For SCD2, can I record changes in multiple columns instead of just one? In your example, what if we want to change telephone no also along with address? What kind of changes are required in the code?
Kamil Nowinski
June 25, 23:04hey dataanalytics. I’m glad that it is helpful.
In a case when you want to track more columns changes – simply, in Step: Transformations, do set up ‘SCD2’ for ‘Address’ in ‘Transformation’ column rather than SCD1. That’s all.
Jenda
December 03, 16:24Thank you for an excellent tool. I would like to ask. Is there a way to add a row to transformations in a saved project if the source / target table structure has changed (add a new column)? Thanx
Kamil Nowinski
December 04, 15:45Thanks for your comment and question, Jenda. Good one! Right, that might be a tricky as you’ll not find any button to refresh the list of columns. However, once you reopen project from previously saved file – a new column appears. Bear in mind that this takes place when the application will be restarted only.
Manga
February 17, 00:45hi Kamil,
I am an ETL tester. How do I test SCD’s ?
Kamil Nowinski
February 21, 18:04Assuming that only SQL Server is involved in your SCD – you can use tSQLt for Unit tests. Everything depends on your test scenario.
Travis
November 17, 16:45Hello, thanks for great tool.
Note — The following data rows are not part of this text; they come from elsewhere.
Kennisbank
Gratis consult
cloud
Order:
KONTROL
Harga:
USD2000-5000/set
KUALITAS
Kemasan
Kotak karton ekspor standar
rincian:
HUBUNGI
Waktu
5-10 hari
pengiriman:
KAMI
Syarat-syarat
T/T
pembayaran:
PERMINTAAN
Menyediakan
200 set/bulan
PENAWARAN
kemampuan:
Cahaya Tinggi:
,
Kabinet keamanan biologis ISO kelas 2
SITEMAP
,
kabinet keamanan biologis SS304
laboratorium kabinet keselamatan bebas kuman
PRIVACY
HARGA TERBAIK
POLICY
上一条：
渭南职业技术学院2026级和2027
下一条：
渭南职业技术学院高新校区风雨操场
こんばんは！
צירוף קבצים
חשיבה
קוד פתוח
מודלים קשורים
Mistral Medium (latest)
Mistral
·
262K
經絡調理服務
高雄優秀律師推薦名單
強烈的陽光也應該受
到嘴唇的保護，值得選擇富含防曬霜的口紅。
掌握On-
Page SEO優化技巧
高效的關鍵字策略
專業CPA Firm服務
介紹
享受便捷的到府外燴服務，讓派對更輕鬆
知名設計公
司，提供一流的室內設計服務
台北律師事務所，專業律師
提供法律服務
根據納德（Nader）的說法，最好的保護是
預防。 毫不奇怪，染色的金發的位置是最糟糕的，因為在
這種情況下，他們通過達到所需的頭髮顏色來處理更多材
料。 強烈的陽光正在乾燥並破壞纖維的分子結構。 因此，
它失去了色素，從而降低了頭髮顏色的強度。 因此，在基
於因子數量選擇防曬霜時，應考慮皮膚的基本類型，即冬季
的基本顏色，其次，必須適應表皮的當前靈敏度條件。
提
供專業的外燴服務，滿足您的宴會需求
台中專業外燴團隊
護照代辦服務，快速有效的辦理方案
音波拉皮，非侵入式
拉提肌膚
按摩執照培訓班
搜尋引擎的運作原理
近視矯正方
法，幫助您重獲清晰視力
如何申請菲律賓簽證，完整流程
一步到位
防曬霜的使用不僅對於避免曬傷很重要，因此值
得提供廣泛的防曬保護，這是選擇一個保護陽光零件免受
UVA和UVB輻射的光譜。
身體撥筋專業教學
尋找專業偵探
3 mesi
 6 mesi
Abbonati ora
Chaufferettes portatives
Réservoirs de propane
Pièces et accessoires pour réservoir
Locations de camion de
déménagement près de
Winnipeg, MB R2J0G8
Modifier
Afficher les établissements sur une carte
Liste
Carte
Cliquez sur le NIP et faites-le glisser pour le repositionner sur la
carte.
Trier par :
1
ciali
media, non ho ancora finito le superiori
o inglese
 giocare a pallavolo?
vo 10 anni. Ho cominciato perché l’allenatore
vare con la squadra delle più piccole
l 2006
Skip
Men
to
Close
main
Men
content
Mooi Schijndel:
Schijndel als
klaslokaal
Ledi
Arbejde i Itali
I am trying to use the setting “Update Target Field” for option “Records on Target not found on Source”, but when I try to continue on I receive the error message “cannot select update target field when there are no ‘deleted date’ and/or ‘is deleted’ transformations defined”. How do I define this transformation?
BV
February 23, 21:47Thank you, with this approach – I think both the staging database and DW database should be on the same server ? Trying to see if there are any other options for implementation of SCD Type 2 (other than wizard) and not having dependency of stage and DW databases on same sql server.
Kamil Nowinski
February 26, 16:28Correct. Both should be on the same server, I can’t see any sensible reason to do that other way (performance). Other options? You can build your own generator in a Stored Procedure based on metadata.
Vedant
August 02, 10:29Not working if there is a foreign key in target table.